This repository contains the code for the paper:
Logan IV, Robert L., et al. "Benchmarking Scalable Methods for Streaming Cross Document Entity Coreference." ACL 2021.
To get started, we recommend creating a fresh python virtual environment and
then running:
pip install -e .
to install the meercat
library and its dependencies.
Note: MEERCAT was the original name for this project. Feel free to look at the project history to see what it stands for!
Preprocessed data and licenses for MedMentions and Zeshel are available on Google drive, and can be accessed via the following links:
Because data for the AIDA benchmark relies on the Reuters Corpus, you will need to follow the instructions for obtaining this dataset, and then run the following script to preprocess it into the correct format:
python scripts/preprocess_aida_yago2.py --input [PATH TO AIDA-YAGO2-dataset.tsv] --prefix [DIRECTORY TO SAVE JSONL FILES TO]

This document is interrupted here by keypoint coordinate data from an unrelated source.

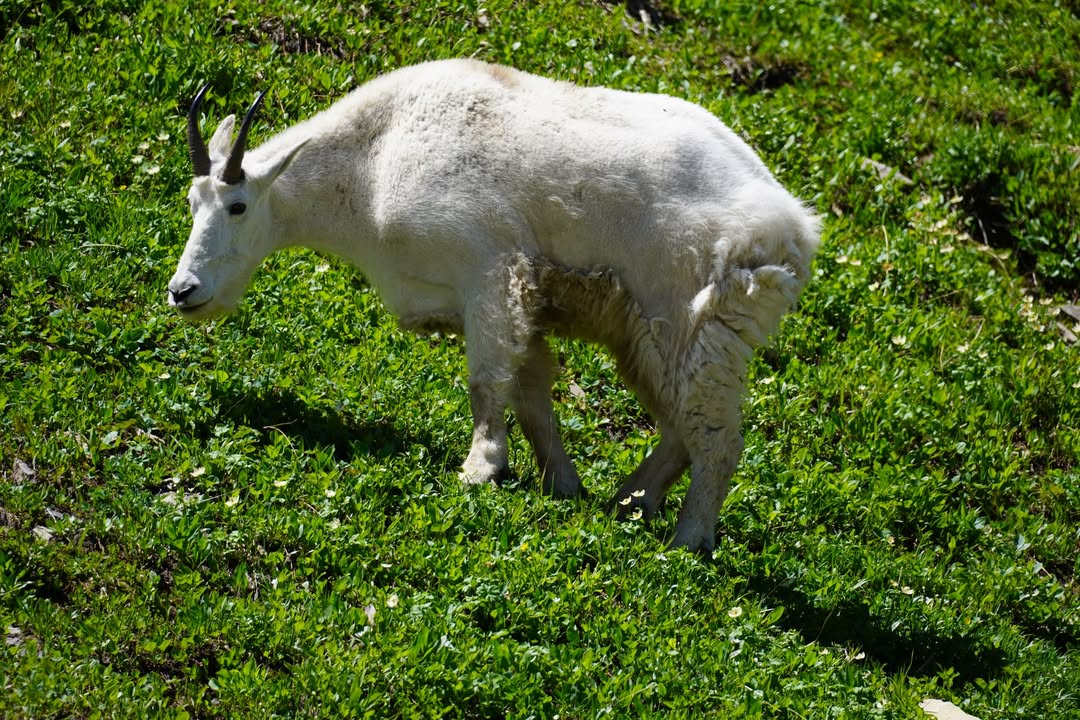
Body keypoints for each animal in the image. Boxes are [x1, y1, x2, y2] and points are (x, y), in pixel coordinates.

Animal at [167, 59, 819, 552]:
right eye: (192, 201)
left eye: (238, 206)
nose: (183, 291)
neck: (373, 160)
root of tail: (793, 230)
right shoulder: (511, 300)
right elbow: (531, 395)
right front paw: (562, 485)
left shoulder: (489, 273)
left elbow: (486, 382)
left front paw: (481, 469)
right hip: (646, 336)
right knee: (680, 425)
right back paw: (629, 499)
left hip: (701, 324)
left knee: (715, 437)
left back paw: (689, 538)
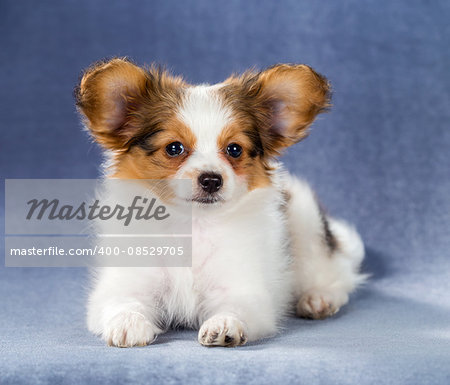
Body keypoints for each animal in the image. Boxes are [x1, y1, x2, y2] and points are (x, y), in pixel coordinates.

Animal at [75, 57, 364, 348]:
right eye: (174, 148)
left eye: (234, 149)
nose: (212, 179)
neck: (191, 225)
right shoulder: (126, 283)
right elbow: (122, 302)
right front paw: (128, 322)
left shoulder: (243, 289)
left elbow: (235, 308)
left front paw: (224, 324)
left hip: (307, 227)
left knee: (337, 273)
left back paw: (319, 298)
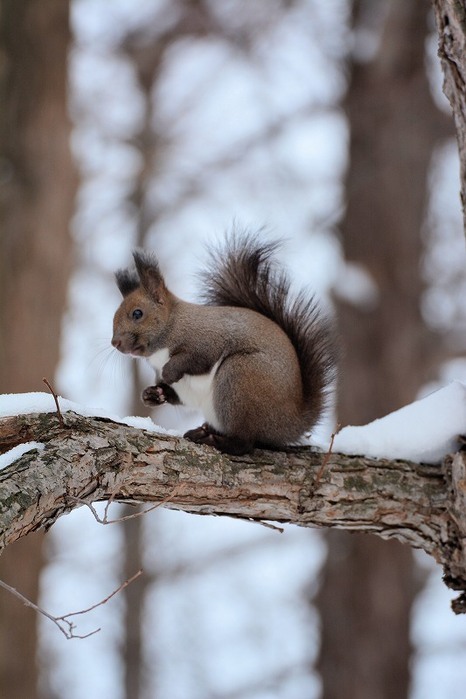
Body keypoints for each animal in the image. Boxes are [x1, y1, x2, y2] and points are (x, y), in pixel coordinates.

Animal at [113, 232, 338, 456]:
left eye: (137, 314)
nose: (115, 342)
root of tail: (293, 422)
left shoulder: (207, 341)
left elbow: (194, 359)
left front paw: (169, 371)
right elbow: (176, 395)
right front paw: (152, 394)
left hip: (240, 378)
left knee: (244, 443)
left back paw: (213, 440)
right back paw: (203, 431)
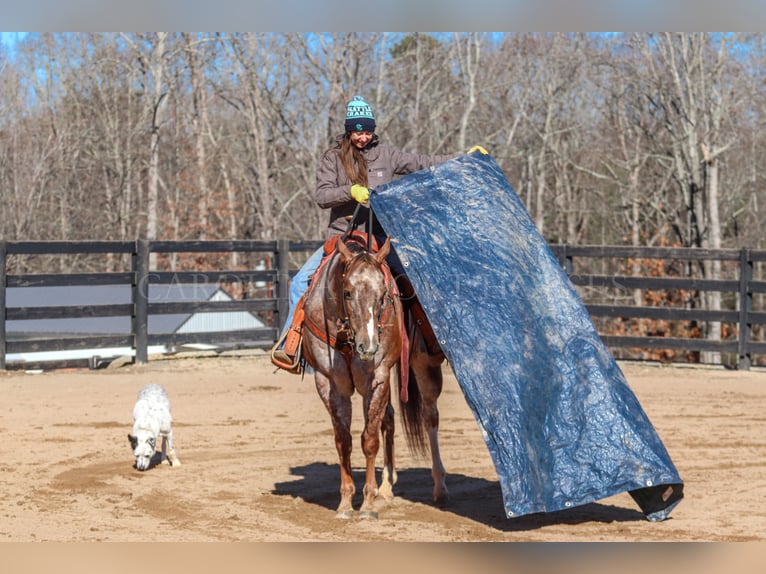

Note: We've also made our code for preprocessing MedMentions and Zeshel
available in the scripts/
directory.
However, due to updates to PubMed the output of the MedMentions preprocessing
script is inconsistent, and so evaluation should be performed using the
preprocessed data linked above.
TO BE COMPLETED
@inproceedings{logan-iv-etal-2021-benchmarking,
title = "Benchmarking Scalable Methods for Streaming Cross Document Entity Coreference",
author = "Logan IV, Robert L and
McCallum, Andrew and
Singh, Sameer and
Bikel, Dan",
booktitle = "Proceedings of the 59th Annual Meeting of the Association for Computational Linguistics and the 11th International Joint Conference on Natural Language Processing (Volume 1: Long Papers)",
month = aug,
year = "2021",
address = "Online",
publisher = "Association for Computational Linguistics",
url = "https://aclanthology.org/2021.acl-long.364",
doi = "10.18653/v1/2021.acl-long.364",
pages = "4717--4731",
abstract = "Streaming cross document entity coreference (CDC) systems disambiguate mentions of named entities in a scalable manner via incremental clustering. Unlike other approaches for named entity disambiguation (e.g., entity linking), streaming CDC allows for the disambiguation of entities that are unknown at inference time. Thus, it is well-suited for processing streams of data where new entities are frequently introduced. Despite these benefits, this task is currently difficult to study, as existing approaches are either evaluated on datasets that are no longer available, or omit other crucial details needed to ensure fair comparison. In this work, we address this issue by compiling a large benchmark adapted from existing free datasets, and performing a comprehensive evaluation of a number of novel and existing baseline models. We investigate: how to best encode mentions, which clustering algorithms are most effective for grouping mentions, how models transfer to different domains, and how bounding the number of mentions tracked during inference impacts performance. Our results show that the relative performance of neural and feature-based mention encoders varies across different domains, and in most cases the best performance is achieved using a combination of both approaches. We also find that performance is minimally impacted by limiting the number of tracked mentions.",
}
The code and data in this repository was written and collected by Robert L. Logan IV as a student at UC Irvine, not as an intern at Google.